What the task asks: Reproduce every line of the items below word for word, keeping each field name and value unchanged.

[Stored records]
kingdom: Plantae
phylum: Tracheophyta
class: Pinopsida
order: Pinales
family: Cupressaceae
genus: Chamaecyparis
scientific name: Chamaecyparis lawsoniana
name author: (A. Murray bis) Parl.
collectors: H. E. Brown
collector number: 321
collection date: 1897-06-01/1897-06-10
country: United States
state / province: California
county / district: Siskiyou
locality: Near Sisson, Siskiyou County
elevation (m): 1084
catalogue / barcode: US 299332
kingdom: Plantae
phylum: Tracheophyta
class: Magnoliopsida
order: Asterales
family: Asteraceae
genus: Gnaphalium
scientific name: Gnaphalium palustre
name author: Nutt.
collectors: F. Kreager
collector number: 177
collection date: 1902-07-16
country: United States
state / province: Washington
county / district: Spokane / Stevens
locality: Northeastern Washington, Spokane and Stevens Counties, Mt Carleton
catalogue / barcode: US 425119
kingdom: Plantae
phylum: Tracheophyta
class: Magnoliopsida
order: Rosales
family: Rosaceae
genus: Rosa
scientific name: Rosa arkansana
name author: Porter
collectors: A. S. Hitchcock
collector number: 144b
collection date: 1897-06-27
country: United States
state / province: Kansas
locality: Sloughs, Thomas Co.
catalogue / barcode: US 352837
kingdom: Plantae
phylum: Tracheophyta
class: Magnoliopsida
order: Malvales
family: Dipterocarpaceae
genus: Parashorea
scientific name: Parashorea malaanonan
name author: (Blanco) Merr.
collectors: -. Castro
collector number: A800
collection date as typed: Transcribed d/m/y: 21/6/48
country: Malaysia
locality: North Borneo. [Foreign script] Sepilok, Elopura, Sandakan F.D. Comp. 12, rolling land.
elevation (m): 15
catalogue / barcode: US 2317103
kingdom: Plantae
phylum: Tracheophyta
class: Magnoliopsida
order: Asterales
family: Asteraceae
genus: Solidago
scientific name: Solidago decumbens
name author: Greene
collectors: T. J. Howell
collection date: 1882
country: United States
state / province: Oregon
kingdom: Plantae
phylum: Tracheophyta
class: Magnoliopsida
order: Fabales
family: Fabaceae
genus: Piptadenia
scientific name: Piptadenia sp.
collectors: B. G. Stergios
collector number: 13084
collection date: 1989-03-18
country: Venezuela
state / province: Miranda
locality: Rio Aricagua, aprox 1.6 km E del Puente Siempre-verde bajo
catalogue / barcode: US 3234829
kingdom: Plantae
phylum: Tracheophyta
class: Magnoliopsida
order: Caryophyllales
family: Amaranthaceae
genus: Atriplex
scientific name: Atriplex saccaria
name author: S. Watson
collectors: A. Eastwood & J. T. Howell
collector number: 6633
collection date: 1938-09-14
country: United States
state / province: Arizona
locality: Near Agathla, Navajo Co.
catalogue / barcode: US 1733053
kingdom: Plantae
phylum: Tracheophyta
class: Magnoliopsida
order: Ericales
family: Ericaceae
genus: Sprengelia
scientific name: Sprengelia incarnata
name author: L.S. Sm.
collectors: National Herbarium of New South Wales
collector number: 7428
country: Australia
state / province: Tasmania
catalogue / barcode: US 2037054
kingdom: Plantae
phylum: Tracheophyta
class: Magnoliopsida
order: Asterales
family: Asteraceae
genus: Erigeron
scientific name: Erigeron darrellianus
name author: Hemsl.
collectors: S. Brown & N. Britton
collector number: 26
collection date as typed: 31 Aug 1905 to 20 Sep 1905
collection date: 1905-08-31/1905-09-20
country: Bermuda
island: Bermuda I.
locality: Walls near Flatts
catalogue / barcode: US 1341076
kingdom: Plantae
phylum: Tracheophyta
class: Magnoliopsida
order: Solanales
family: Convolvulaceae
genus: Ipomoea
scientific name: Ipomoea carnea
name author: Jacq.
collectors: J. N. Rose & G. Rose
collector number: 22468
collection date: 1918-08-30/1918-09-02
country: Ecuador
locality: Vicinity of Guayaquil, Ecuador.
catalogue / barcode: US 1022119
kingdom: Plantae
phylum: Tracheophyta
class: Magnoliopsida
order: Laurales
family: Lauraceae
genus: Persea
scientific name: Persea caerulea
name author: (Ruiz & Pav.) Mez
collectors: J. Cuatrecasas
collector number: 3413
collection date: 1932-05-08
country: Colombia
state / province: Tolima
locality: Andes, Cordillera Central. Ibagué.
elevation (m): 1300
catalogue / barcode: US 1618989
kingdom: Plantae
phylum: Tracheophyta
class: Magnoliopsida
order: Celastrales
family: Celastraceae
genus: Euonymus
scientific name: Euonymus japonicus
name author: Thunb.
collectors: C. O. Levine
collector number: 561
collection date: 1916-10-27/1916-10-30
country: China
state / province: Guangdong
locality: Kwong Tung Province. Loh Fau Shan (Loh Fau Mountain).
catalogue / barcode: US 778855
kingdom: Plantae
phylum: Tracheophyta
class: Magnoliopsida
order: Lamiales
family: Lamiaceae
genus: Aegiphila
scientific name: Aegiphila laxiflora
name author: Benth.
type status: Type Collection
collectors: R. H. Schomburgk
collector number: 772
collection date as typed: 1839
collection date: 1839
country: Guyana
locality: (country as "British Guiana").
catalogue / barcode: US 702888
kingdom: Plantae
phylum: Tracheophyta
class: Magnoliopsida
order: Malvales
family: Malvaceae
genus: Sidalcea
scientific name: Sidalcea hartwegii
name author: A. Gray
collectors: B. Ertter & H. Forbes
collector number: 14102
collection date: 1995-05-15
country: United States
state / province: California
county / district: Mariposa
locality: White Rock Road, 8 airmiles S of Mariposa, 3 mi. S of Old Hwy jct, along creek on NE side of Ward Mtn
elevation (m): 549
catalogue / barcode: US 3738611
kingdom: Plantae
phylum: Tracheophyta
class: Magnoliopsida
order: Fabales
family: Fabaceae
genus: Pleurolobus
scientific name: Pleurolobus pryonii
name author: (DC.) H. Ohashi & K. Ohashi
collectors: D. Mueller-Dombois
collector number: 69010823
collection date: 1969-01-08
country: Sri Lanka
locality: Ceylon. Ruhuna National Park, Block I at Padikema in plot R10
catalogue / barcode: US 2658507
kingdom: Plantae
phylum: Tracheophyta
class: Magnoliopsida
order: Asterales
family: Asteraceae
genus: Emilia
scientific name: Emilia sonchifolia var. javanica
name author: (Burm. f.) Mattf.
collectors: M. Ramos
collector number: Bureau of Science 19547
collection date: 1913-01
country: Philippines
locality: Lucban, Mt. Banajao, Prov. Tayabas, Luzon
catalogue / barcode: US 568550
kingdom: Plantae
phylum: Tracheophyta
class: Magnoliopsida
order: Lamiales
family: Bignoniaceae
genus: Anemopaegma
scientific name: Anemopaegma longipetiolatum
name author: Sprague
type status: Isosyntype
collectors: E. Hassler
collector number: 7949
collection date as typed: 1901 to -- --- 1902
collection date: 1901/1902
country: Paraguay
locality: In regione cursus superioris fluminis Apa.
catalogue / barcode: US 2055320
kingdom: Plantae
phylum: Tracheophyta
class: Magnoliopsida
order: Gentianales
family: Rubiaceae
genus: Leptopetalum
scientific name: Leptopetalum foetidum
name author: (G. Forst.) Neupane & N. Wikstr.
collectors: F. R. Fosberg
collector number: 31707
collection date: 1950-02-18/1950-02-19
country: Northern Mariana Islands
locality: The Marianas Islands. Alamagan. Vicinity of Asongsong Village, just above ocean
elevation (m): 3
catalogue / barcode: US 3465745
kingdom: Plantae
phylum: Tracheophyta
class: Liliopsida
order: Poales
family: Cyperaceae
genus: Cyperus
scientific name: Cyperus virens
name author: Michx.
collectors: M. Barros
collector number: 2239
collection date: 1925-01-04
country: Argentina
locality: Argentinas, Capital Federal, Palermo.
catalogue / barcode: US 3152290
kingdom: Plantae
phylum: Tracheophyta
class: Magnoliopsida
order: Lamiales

Output of the exercise:
kingdom: Plantae
phylum: Tracheophyta
class: Pinopsida
order: Pinales
family: Cupressaceae
genus: Chamaecyparis
scientific name: Chamaecyparis lawsoniana
name author: (A. Murray bis) Parl.
collectors: H. E. Brown
collector number: 321
collection date: 1897-06-01/1897-06-10
country: United States
state / province: California
county / district: Siskiyou
locality: Near Sisson, Siskiyou County
elevation (m): 1084
catalogue / barcode: US 299332
kingdom: Plantae
phylum: Tracheophyta
class: Magnoliopsida
order: Asterales
family: Asteraceae
genus: Gnaphalium
scientific name: Gnaphalium palustre
name author: Nutt.
collectors: F. Kreager
collector number: 177
collection date: 1902-07-16
country: United States
state / province: Washington
county / district: Spokane / Stevens
locality: Northeastern Washington, Spokane and Stevens Counties, Mt Carleton
catalogue / barcode: US 425119
kingdom: Plantae
phylum: Tracheophyta
class: Magnoliopsida
order: Rosales
family: Rosaceae
genus: Rosa
scientific name: Rosa arkansana
name author: Porter
collectors: A. S. Hitchcock
collector number: 144b
collection date: 1897-06-27
country: United States
state / province: Kansas
locality: Sloughs, Thomas Co.
catalogue / barcode: US 352837
kingdom: Plantae
phylum: Tracheophyta
class: Magnoliopsida
order: Malvales
family: Dipterocarpaceae
genus: Parashorea
scientific name: Parashorea malaanonan
name author: (Blanco) Merr.
collectors: -. Castro
collector number: A800
collection date as typed: Transcribed d/m/y: 21/6/48
country: Malaysia
locality: North Borneo. [Foreign script] Sepilok, Elopura, Sandakan F.D. Comp. 12, rolling land.
elevation (m): 15
catalogue / barcode: US 2317103
kingdom: Plantae
phylum: Tracheophyta
class: Magnoliopsida
order: Asterales
family: Asteraceae
genus: Solidago
scientific name: Solidago decumbens
name author: Greene
collectors: T. J. Howell
collection date: 1882
country: United States
state / province: Oregon
kingdom: Plantae
phylum: Tracheophyta
class: Magnoliopsida
order: Fabales
family: Fabaceae
genus: Piptadenia
scientific name: Piptadenia sp.
collectors: B. G. Stergios
collector number: 13084
collection date: 1989-03-18
country: Venezuela
state / province: Miranda
locality: Rio Aricagua, aprox 1.6 km E del Puente Siempre-verde bajo
catalogue / barcode: US 3234829
kingdom: Plantae
phylum: Tracheophyta
class: Magnoliopsida
order: Caryophyllales
family: Amaranthaceae
genus: Atriplex
scientific name: Atriplex saccaria
name author: S. Watson
collectors: A. Eastwood & J. T. Howell
collector number: 6633
collection date: 1938-09-14
country: United States
state / province: Arizona
locality: Near Agathla, Navajo Co.
catalogue / barcode: US 1733053
kingdom: Plantae
phylum: Tracheophyta
class: Magnoliopsida
order: Ericales
family: Ericaceae
genus: Sprengelia
scientific name: Sprengelia incarnata
name author: L.S. Sm.
collectors: National Herbarium of New South Wales
collector number: 7428
country: Australia
state / province: Tasmania
catalogue / barcode: US 2037054
kingdom: Plantae
phylum: Tracheophyta
class: Magnoliopsida
order: Asterales
family: Asteraceae
genus: Erigeron
scientific name: Erigeron darrellianus
name author: Hemsl.
collectors: S. Brown & N. Britton
collector number: 26
collection date as typed: 31 Aug 1905 to 20 Sep 1905
collection date: 1905-08-31/1905-09-20
country: Bermuda
island: Bermuda I.
locality: Walls near Flatts
catalogue / barcode: US 1341076
kingdom: Plantae
phylum: Tracheophyta
class: Magnoliopsida
order: Solanales
family: Convolvulaceae
genus: Ipomoea
scientific name: Ipomoea carnea
name author: Jacq.
collectors: J. N. Rose & G. Rose
collector number: 22468
collection date: 1918-08-30/1918-09-02
country: Ecuador
locality: Vicinity of Guayaquil, Ecuador.
catalogue / barcode: US 1022119
kingdom: Plantae
phylum: Tracheophyta
class: Magnoliopsida
order: Laurales
family: Lauraceae
genus: Persea
scientific name: Persea caerulea
name author: (Ruiz & Pav.) Mez
collectors: J. Cuatrecasas
collector number: 3413
collection date: 1932-05-08
country: Colombia
state / province: Tolima
locality: Andes, Cordillera Central. Ibagué.
elevation (m): 1300
catalogue / barcode: US 1618989
kingdom: Plantae
phylum: Tracheophyta
class: Magnoliopsida
order: Celastrales
family: Celastraceae
genus: Euonymus
scientific name: Euonymus japonicus
name author: Thunb.
collectors: C. O. Levine
collector number: 561
collection date: 1916-10-27/1916-10-30
country: China
state / province: Guangdong
locality: Kwong Tung Province. Loh Fau Shan (Loh Fau Mountain).
catalogue / barcode: US 778855
kingdom: Plantae
phylum: Tracheophyta
class: Magnoliopsida
order: Lamiales
family: Lamiaceae
genus: Aegiphila
scientific name: Aegiphila laxiflora
name author: Benth.
type status: Type Collection
collectors: R. H. Schomburgk
collector number: 772
collection date as typed: 1839
collection date: 1839
country: Guyana
locality: (country as "British Guiana").
catalogue / barcode: US 702888
kingdom: Plantae
phylum: Tracheophyta
class: Magnoliopsida
order: Malvales
family: Malvaceae
genus: Sidalcea
scientific name: Sidalcea hartwegii
name author: A. Gray
collectors: B. Ertter & H. Forbes
collector number: 14102
collection date: 1995-05-15
country: United States
state / province: California
county / district: Mariposa
locality: White Rock Road, 8 airmiles S of Mariposa, 3 mi. S of Old Hwy jct, along creek on NE side of Ward Mtn
elevation (m): 549
catalogue / barcode: US 3738611
kingdom: Plantae
phylum: Tracheophyta
class: Magnoliopsida
order: Fabales
family: Fabaceae
genus: Pleurolobus
scientific name: Pleurolobus pryonii
name author: (DC.) H. Ohashi & K. Ohashi
collectors: D. Mueller-Dombois
collector number: 69010823
collection date: 1969-01-08
country: Sri Lanka
locality: Ceylon. Ruhuna National Park, Block I at Padikema in plot R10
catalogue / barcode: US 2658507
kingdom: Plantae
phylum: Tracheophyta
class: Magnoliopsida
order: Asterales
family: Asteraceae
genus: Emilia
scientific name: Emilia sonchifolia var. javanica
name author: (Burm. f.) Mattf.
collectors: M. Ramos
collector number: Bureau of Science 19547
collection date: 1913-01
country: Philippines
locality: Lucban, Mt. Banajao, Prov. Tayabas, Luzon
catalogue / barcode: US 568550
kingdom: Plantae
phylum: Tracheophyta
class: Magnoliopsida
order: Lamiales
family: Bignoniaceae
genus: Anemopaegma
scientific name: Anemopaegma longipetiolatum
name author: Sprague
type status: Isosyntype
collectors: E. Hassler
collector number: 7949
collection date as typed: 1901 to -- --- 1902
collection date: 1901/1902
country: Paraguay
locality: In regione cursus superioris fluminis Apa.
catalogue / barcode: US 2055320
kingdom: Plantae
phylum: Tracheophyta
class: Magnoliopsida
order: Gentianales
family: Rubiaceae
genus: Leptopetalum
scientific name: Leptopetalum foetidum
name author: (G. Forst.) Neupane & N. Wikstr.
collectors: F. R. Fosberg
collector number: 31707
collection date: 1950-02-18/1950-02-19
country: Northern Mariana Islands
locality: The Marianas Islands. Alamagan. Vicinity of Asongsong Village, just above ocean
elevation (m): 3
catalogue / barcode: US 3465745
kingdom: Plantae
phylum: Tracheophyta
class: Liliopsida
order: Poales
family: Cyperaceae
genus: Cyperus
scientific name: Cyperus virens
name author: Michx.
collectors: M. Barros
collector number: 2239
collection date: 1925-01-04
country: Argentina
locality: Argentinas, Capital Federal, Palermo.
catalogue / barcode: US 3152290
kingdom: Plantae
phylum: Tracheophyta
class: Magnoliopsida
order: Lamiales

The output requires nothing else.